A lot of people have varying levels of purism when it comes to linux, and it sounds like your friend dipped his toes in with Arch and realized “not pure enough” and then jumped in on the deep end with Gentoo. At the end of the day, Linux is Linux no matter which distro you pick, but each distro highlights different strengths and weaknesses of it. Its all about the package managers, the repository contents, and the maintainers. Occasionally, technical support might matter.
So, pick whichever distro you like, move around a bit to see what has the least papercuts for you, and then stick with that until you can’t anymore.
I switched from Arch to Gentoo, for me it’s just the next step of taking advantage of every last bit of my hardware. But unless you are seriously invested, I would never recommend Gentoo to someone. If you just want something that’s up to date, go with Fedora. If you have some spare time, go with Arch. If you have no hobbies at all, go with Gentoo.
NixOS:
Gentoo:
Gentoo obviously :
To install, easy just get this iso, with no GUI, then whip your hard drive, create partition, copy the Linux core, config your core based on the hardware technical details of every components you have and will use, compile it, add extra core drivers, compile them, add all the software you’ll use to get a GUI (Desktop environment), compile them,. Now you can finally restart without usb stick! Add all the software, configure and compile them. And for every update of every software you may check the details to be sure it doesn’t break your config.

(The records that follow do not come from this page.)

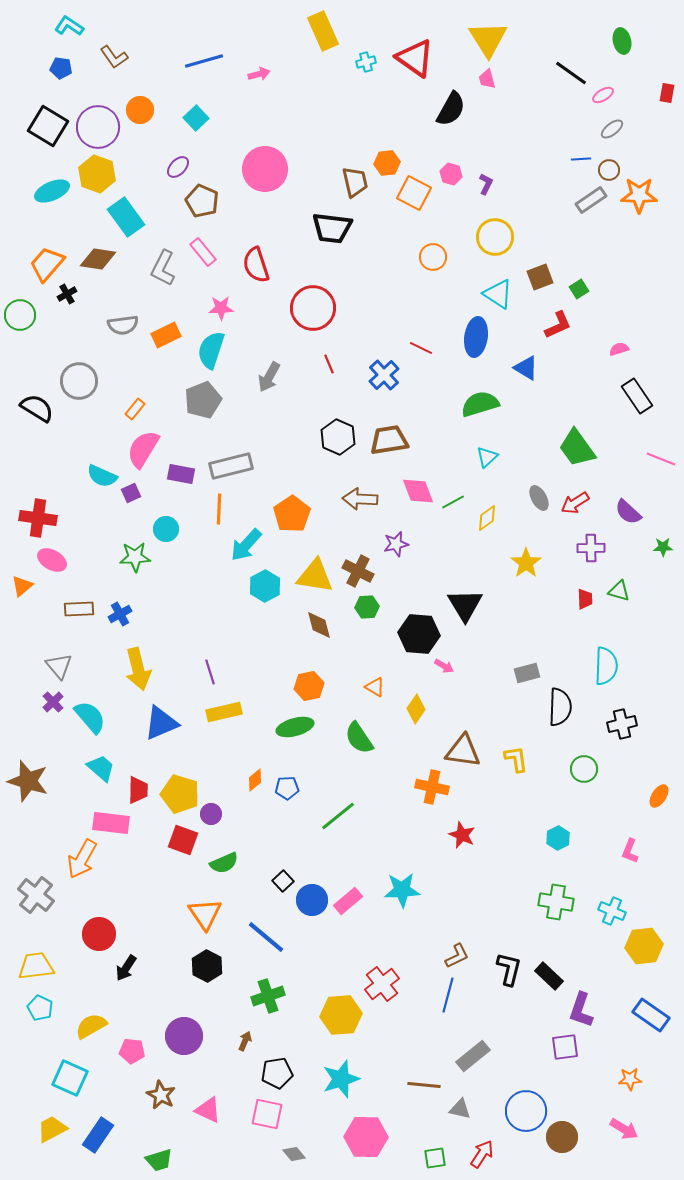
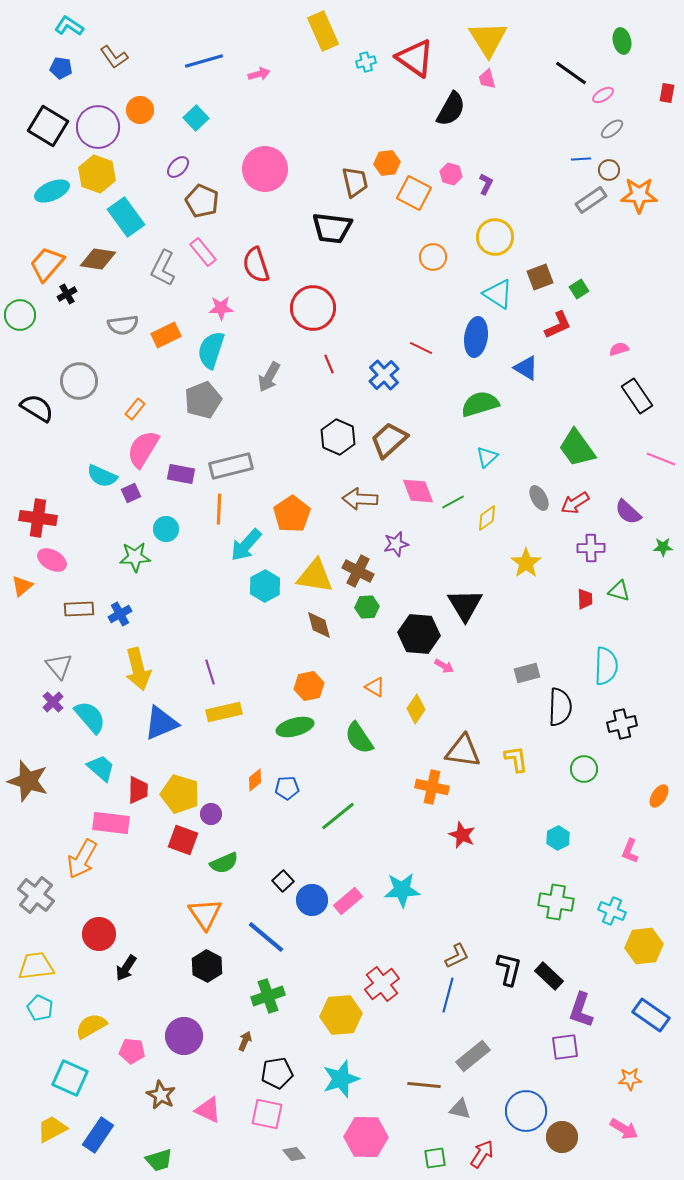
brown trapezoid at (389, 440): rotated 33 degrees counterclockwise
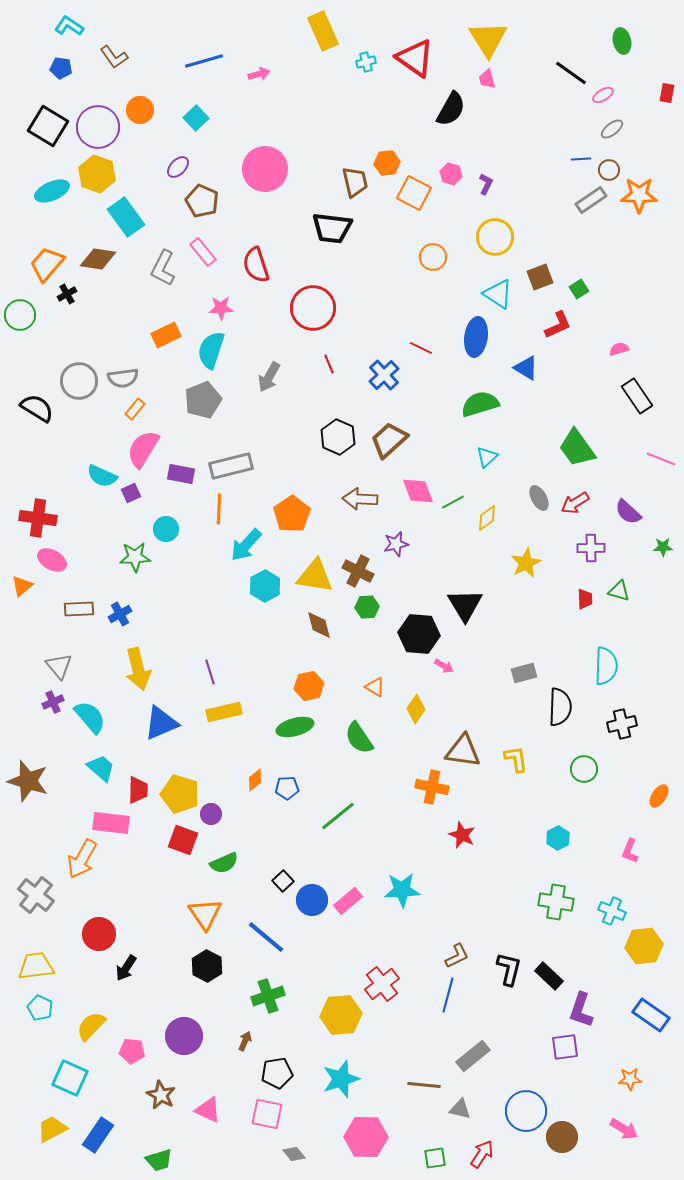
gray semicircle at (123, 325): moved 53 px down
yellow star at (526, 563): rotated 8 degrees clockwise
gray rectangle at (527, 673): moved 3 px left
purple cross at (53, 702): rotated 20 degrees clockwise
yellow semicircle at (91, 1026): rotated 16 degrees counterclockwise
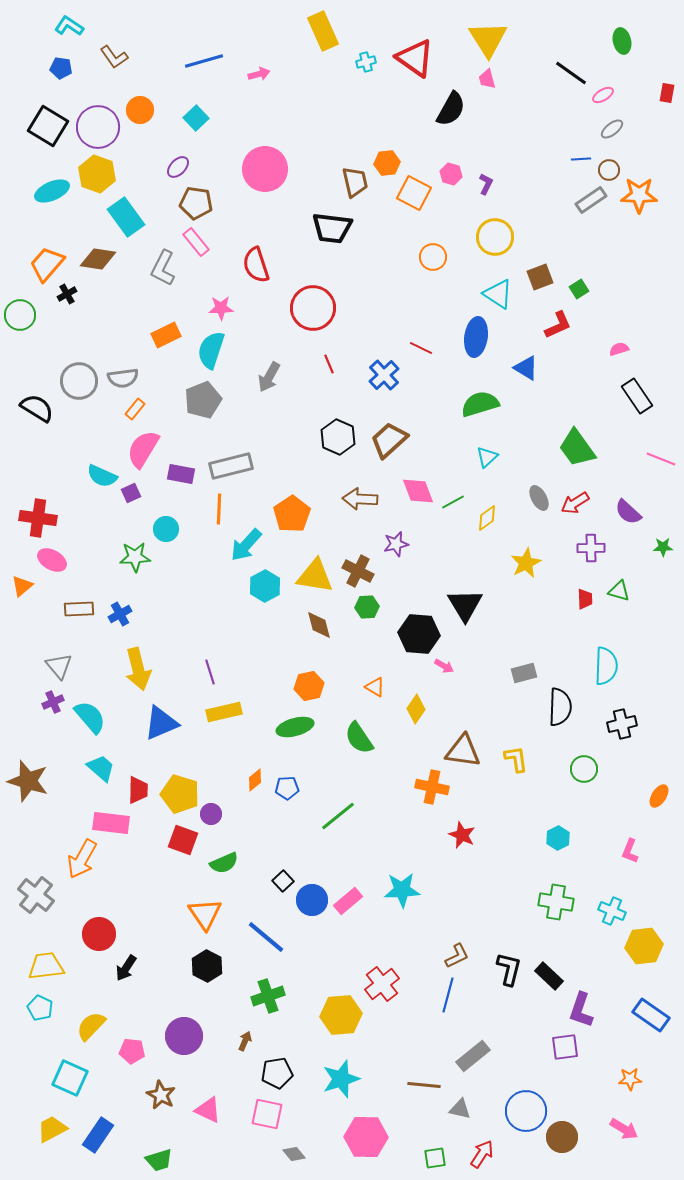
brown pentagon at (202, 201): moved 6 px left, 2 px down; rotated 16 degrees counterclockwise
pink rectangle at (203, 252): moved 7 px left, 10 px up
yellow trapezoid at (36, 966): moved 10 px right
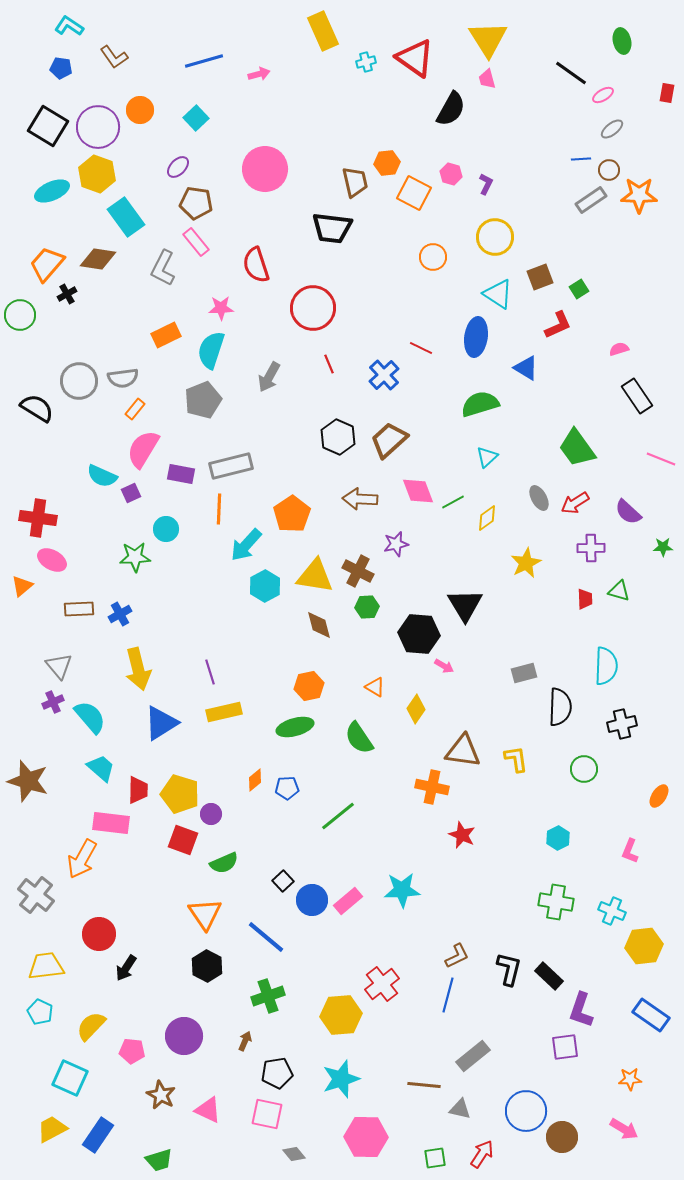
blue triangle at (161, 723): rotated 9 degrees counterclockwise
cyan pentagon at (40, 1008): moved 4 px down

Easy no? It just took you a month to get all the steps right!Gentoo is a little easier nowadays. It has binary packages and you can use any old Linux live CD you prefer to do the install :)
Hannah Montana Linux or Biebian
The kernel source code.
And suggest they go over it and optimize it before building.
Obviously Hannah Montana Linux.
I honestly don’t think Arch is that bad or complicated. It’s just that you have to go into it knowing that you’re in for some reading, tinkering and following step by step instructions along the way. I’d start with something like Mint or Ubuntu for a first look for sure. But once you’re ready to learn a bit more about how the Linux system works and is put together, Arch would straight up be my first recommendation. Even if it’s something you play with on the side in a virtual machine, for me at least, starting on Arch was when my Linux experience went from clicking at things and copy pasting commands into the terminal to still copying and pasting commands lol, but actually learning why and how and what too.
LFS
Is that a really young Brodie Robertson on the right??
I took picture from https://brodierobertson.xyz/ idk is this fake site or not
Arch is fine… It has good documentation.
NixOS or Gentoo is probably my pick.
Don’t run Linux, run the OG Unix. Don’t use a desktop, get a mainframe.
Who TF is scared by Mint?
Did a clean upgrade/install of Mint about 10 hours ago. I’m back to business as usual. Minor tweaks, no tinkering.
I installed mint, and my Linux knowledge (little to none) plateaued because it never breaks. I never have to fix anything. I’m the iPad kid of Linux.
How dare it work!
Great, now I’ve got the phonk walk in my head
Any BSD folk 'round here?
Yo.
Wouldn’t recommend it for novices, but I’ve just never had a better server distro, they perfected it.
As long as you have compatible hardware, it’s great. I didn’t bother researching when I built a new server and ended up switching to debian since bsd didn’t support my nic.
It’s incredible if your hardware is compatible.
Yeah, wifi is still sketchy though.
Former. Migrated to linux 20+ years ago because of…Flash support. Didn’t realize back then how quickly Flash would disappear and FreeBSD only supported it via its linux binary compatibility, which stopped working at that time.